今回のテーマである「ラジカル反応制御型塗料」というのは顔料劣化に対して働きかける技術なのです。
ラジカル反応による劣化とは
塗料の色味を決定するために欠かせない顔料ですが、白色の顔料の中に含まれる酸化チタンが今回のポイントとなります。
ラジカル反応とは、酸化チタンが光を受けて空気中の酸素や水と反応し「ラジカル」という劣化を促進する物質を発生させる事を言います。
ラジカルは、不安定な物質なので安定を求めて樹脂と結合しようと働きかけます。そうすると、塗料の中に元々あった結合構成が壊れてしまいます。外壁に塗布した塗料は毎日太陽の光を受け、長期間に渡り塗膜に光が当たってしまうと、ラジカルが樹脂の方にも劣化を進行させ、塗膜を破壊してしまうのです。
ラジカル反応制御型塗料とは
その「ラジカル」反応を抑制するために開発されたのが、ラジカル反応制御技術です。
ラジカル反応制御型塗料とは、顔料の表面に特別な加工を施し、酸化チタンからラジカル物質が発生しないようにした塗料の事です。ラジカル反応を抑制し、顔料から樹脂への働きかけを進行させないことで、塗膜の劣化を防ぎ外壁の保護性能を向上させるというのがラジカル反応制御型塗料の仕組みです。
ラジカルバリアーとは
通常の酸化チタンと違い、高耐候酸化チタンが持つラジカルを閉じ込める能力のことをいいます。

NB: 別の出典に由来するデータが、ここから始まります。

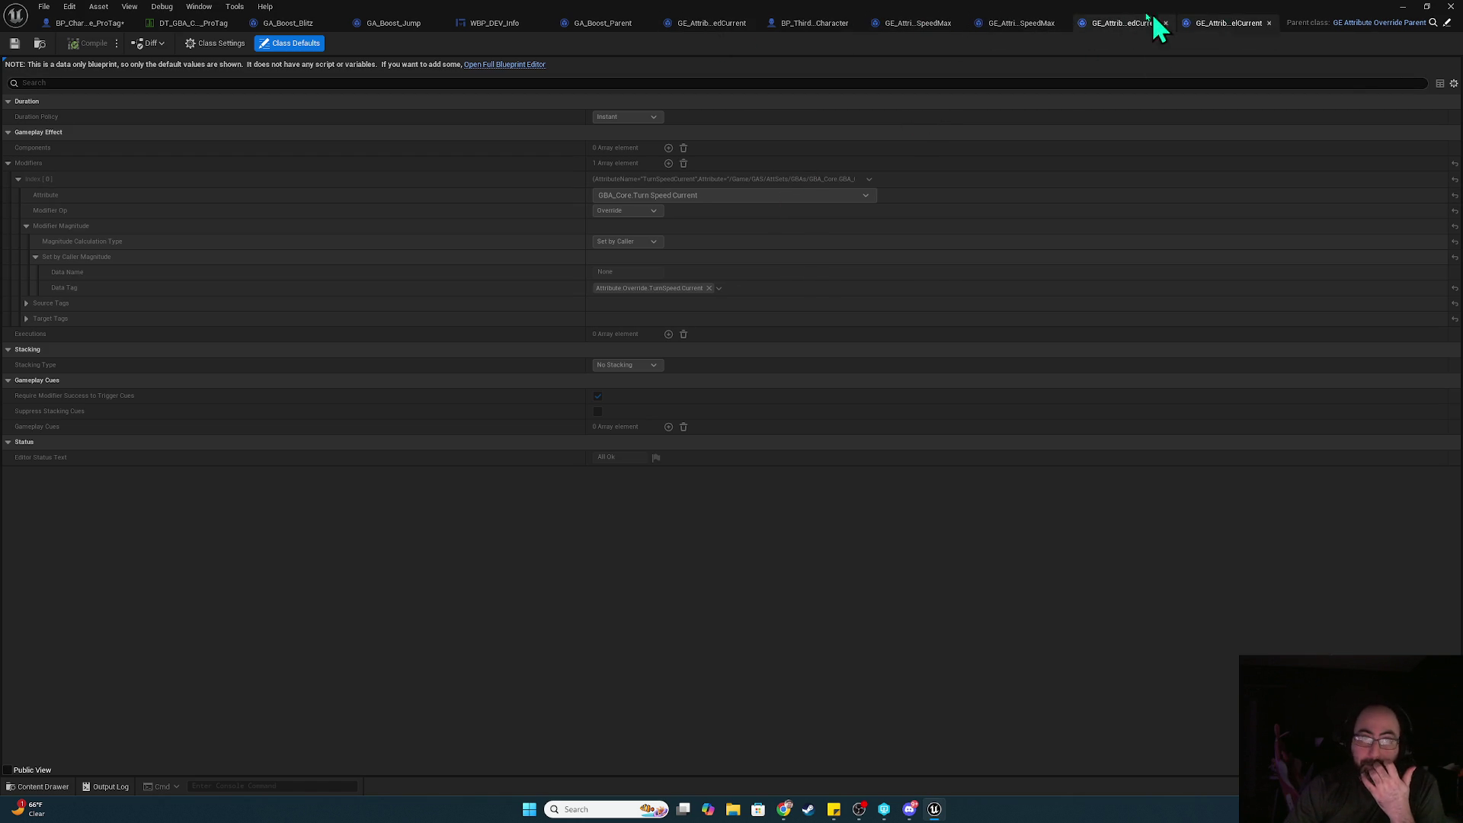
{"action": "left_click", "coordinate": [107, 22]}
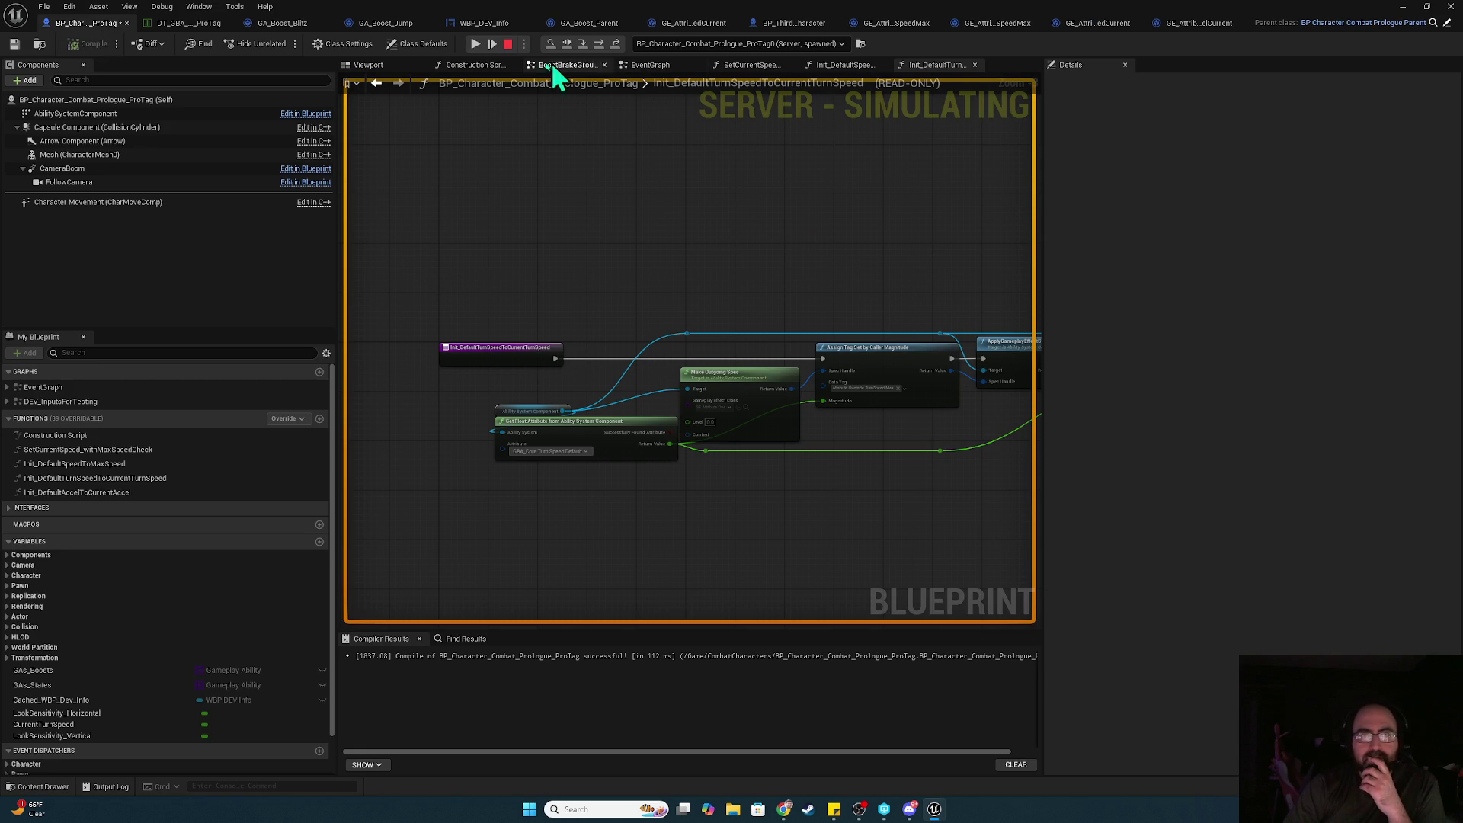
{"action": "left_click", "coordinate": [599, 44]}
{"action": "key", "text": "F10"}
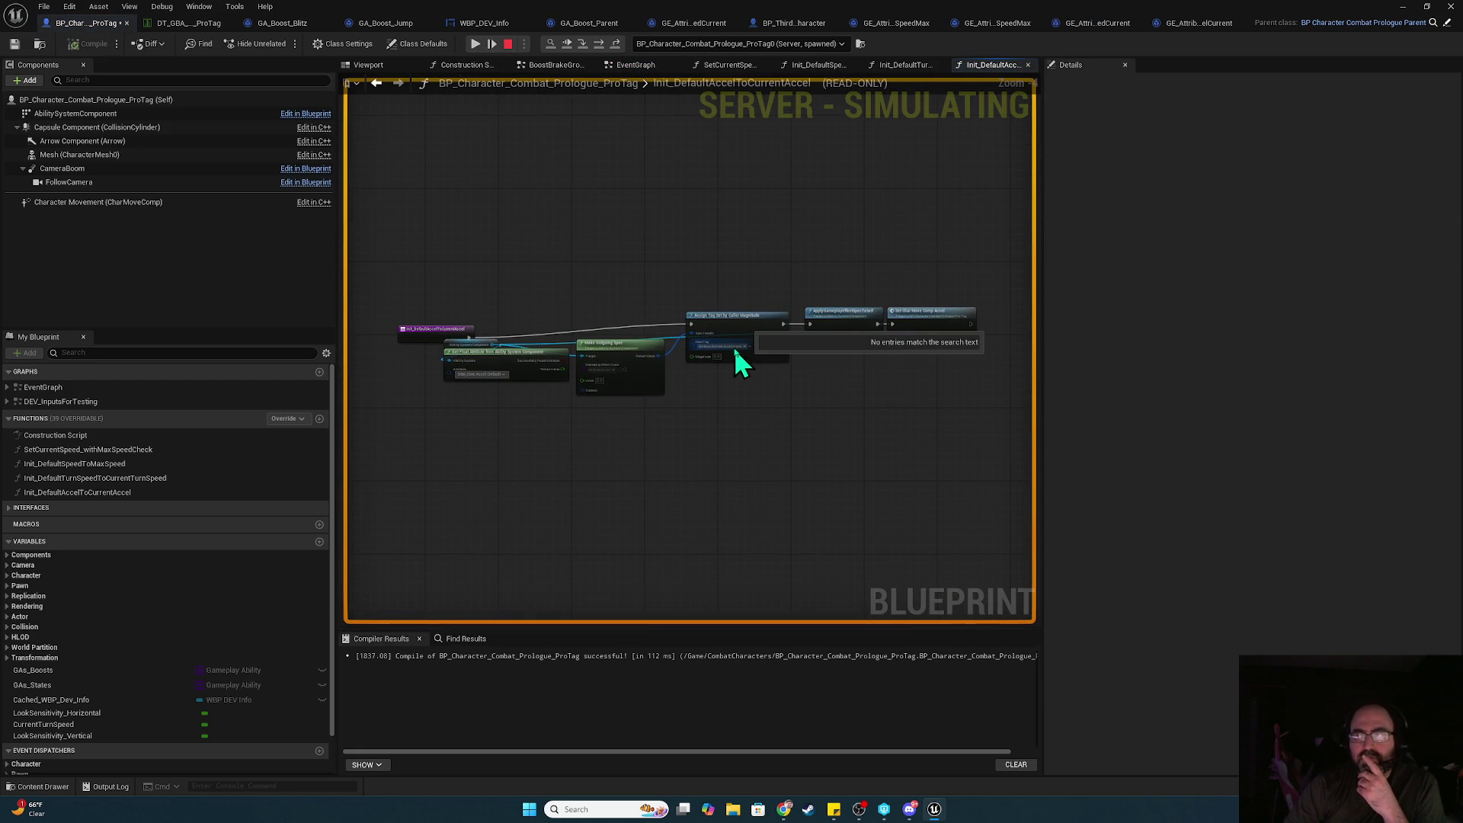
{"action": "left_click", "coordinate": [733, 405]}
- Compare the AccelCurrent, TurnSpeedMax and TurnSpeedCurrent override effects before returning to the blueprint
{"action": "scroll", "coordinate": [647, 381], "scroll_direction": "up", "scroll_amount": 3}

ラジカル反応制御型塗料は、ラジカルバリアーによって樹脂の分解を抑え、劣化しにくい塗膜を保ち、酸化チタンの光触媒反応によって起こるチョーキング現象を抑制することで長期間美観を保ちます。
※チョーキング現象とは、塗装を行って5~10年以上経過した外壁に触れた際、手にチョークの粉のようなものが付着することをいいます。チョーキング現象は、外壁の代表的な劣化現象の一つです。
顔料とラジカル反応の関係性
ラジカル反応には塗料の白色顔料に含まれる酸化チタンが大きく関わってきます。厳密に言えば、白色顔料の少ない濃い緑色や紺色などではラジカル反応は発生しにくいということになります。しかし、このような濃い色味の塗料は、褪色しやすい傾向にあり白色顔料を含む色味の塗料に比べ美観の安定性という点ではどうしても劣ります。上の図のようにするとわかりやすいですね。

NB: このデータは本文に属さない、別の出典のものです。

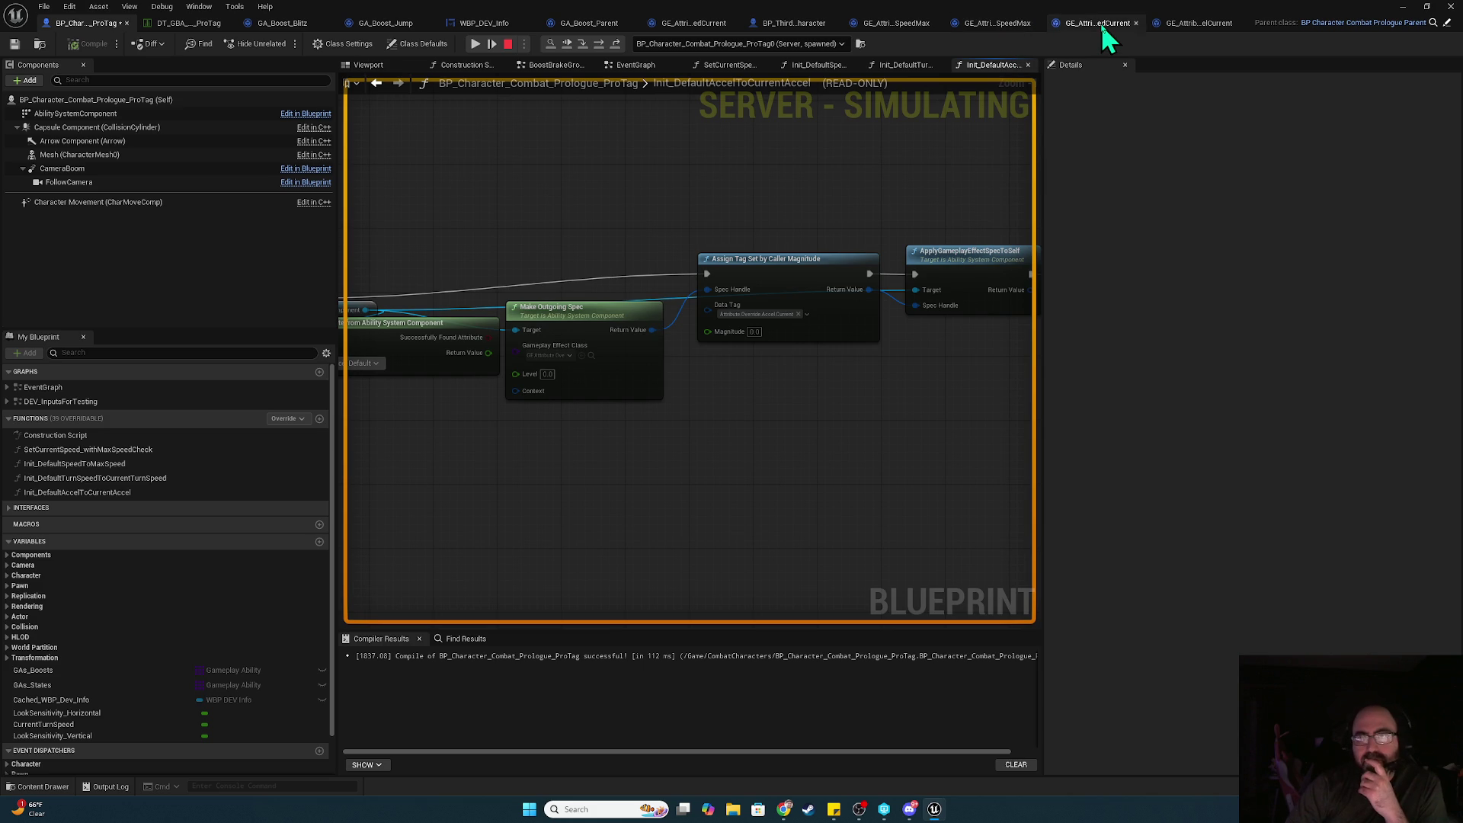
{"action": "left_click", "coordinate": [1181, 23]}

劣化の原因は顔料が起因のものだけではありませんので、塗料のカラーを選定する際には、色味の特色について認知しておくと良いでしょう。
ラジカル反応制御型塗料まとめ
レポートの冒頭でも触れているようにラジカル反応制御型塗料が登場してまだ年数が浅いこともあり、広くは知られていません。しかし、チョーキング現象抑制効果や高い耐候性を有し、様々な下地にも幅広く塗装でき、更にコストパフォーマンスにも優れているなど、メリットが多く注目すべき塗料です。